* TEXTE À LIRE
Solidarite avec Mimmo Lucano

Source : Mediapart - Rémi Yang et Sébastien Calvet (photos) - 20/08/2021

Sous le pont du canal de l’Ourcq, entre Paris et Pantin, environ 70 exilés afghans se réunissent dans l’espoir d’être mis à l’abri. Ils témoignent de conditions d’accueil déplorables, alors que la France s’est engagée à accueillir les personnes « qui sont le plus menacées » tout en mettant en garde contre les « flux migratoires irréguliers ».

Éclairés par la lumière des quelques réverbères qui parsèment l’endroit, quatre jeunes Afghans se passent un ballon de foot légèrement dégonflé au pied. Il fait nuit, ce mercredi à 22 heures, quand du monde commence à rappliquer sous le pont du canal de l’Ourcq, entre Paris et Pantin. Quelques associatifs d’Utopia 56 et de Solidarité migrants Wilson se réunissent ce soir pour une maraude de nuit dans ce spot où se sont regroupés environ 70 exilés, en grande majorité afghans, d’après Camille, de Solidarité migrants Wilson. Dans la pénombre, plusieurs dizaines d’entre eux sont recroquevillés dans un renfoncement, sous le pont. Quelques-uns sont enveloppés dans des couvertures. Le temps est pourtant doux. 

Assis au bord du canal, Jameel Jaan est en visioconférence avec plusieurs amis qu’il a rencontrés en France. Des Afghans, comme lui. Casquette motif camouflage sur la tête, le jeune homme de 20 ans est bavard, malgré les cernes qui marquent son visage. « Je dors sous le pont depuis deux mois, raconte-t-il. Je suis très fatigué, déprimé, en stress… » À l’autre bout du fil, ses amis ont bonne mine. « Ils ont une bonne vie ici. Ils travaillent et dorment dans un hébergement donné par le gouvernement. Moi, j’ai trop de problèmes ici. Ma vie, c’est la rue. Depuis juin, je dors dans la rue. »

Jameel Jaan, sur les bords du canal de l’Ourcq, le 18 août 2021. © Photo Sébastien Calvet / Mediapart

Comme Jameel Jaan, tous les exilés présents sous le pont de l’Ourcq dorment à la rue. Certains depuis plus longtemps que d’autres. Zarwali, par exemple, est arrivé en France « il y a six ans, en 2014 ». Il n’a jamais eu accès à un hébergement. Alors, il a alterné entre des périodes passées à la rue et des squats, chez des amis à qui il payait un loyer. « Mais c’est fini. Je suis à nouveau à la rue depuis un mois. Donc j’attends que la préfecture vienne ici pour nous mettre à l’abri », espère celui qui travaille actuellement dans un Chicken Spot.

* DONNÉES FOURNIES

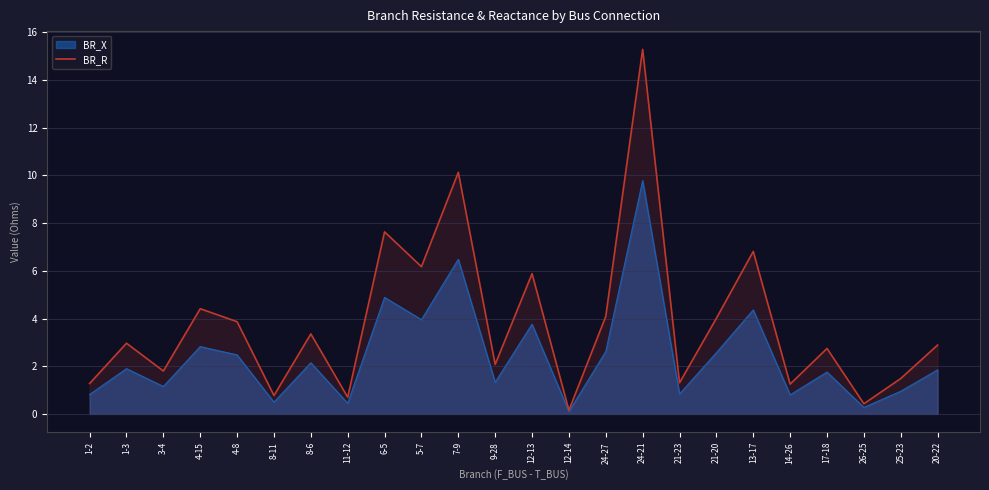

What is the difference between the maximum and minimum values?

15.1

* CONSIGNES DE TRAVAIL
Pour chacune des affirmations suivantes, indiquez par oui ou par non si elle concorde avec le texte, puis citez textuellement les mots qui permettent de trancher. (a) Jameel Jaan dort sous le pont depuis deux mois. (b) Zarwali a toujours eu accès à un hébergement. (c) Le soir de la maraude, le temps est froid. Les données n’ont aucun rapport avec le texte.

* RÉPONSE
(a) Oui : « Je dors sous le pont depuis deux mois »
(b) Non : « Il n’a jamais eu accès à un hébergement. »
(c) Non : « Le temps est pourtant doux. »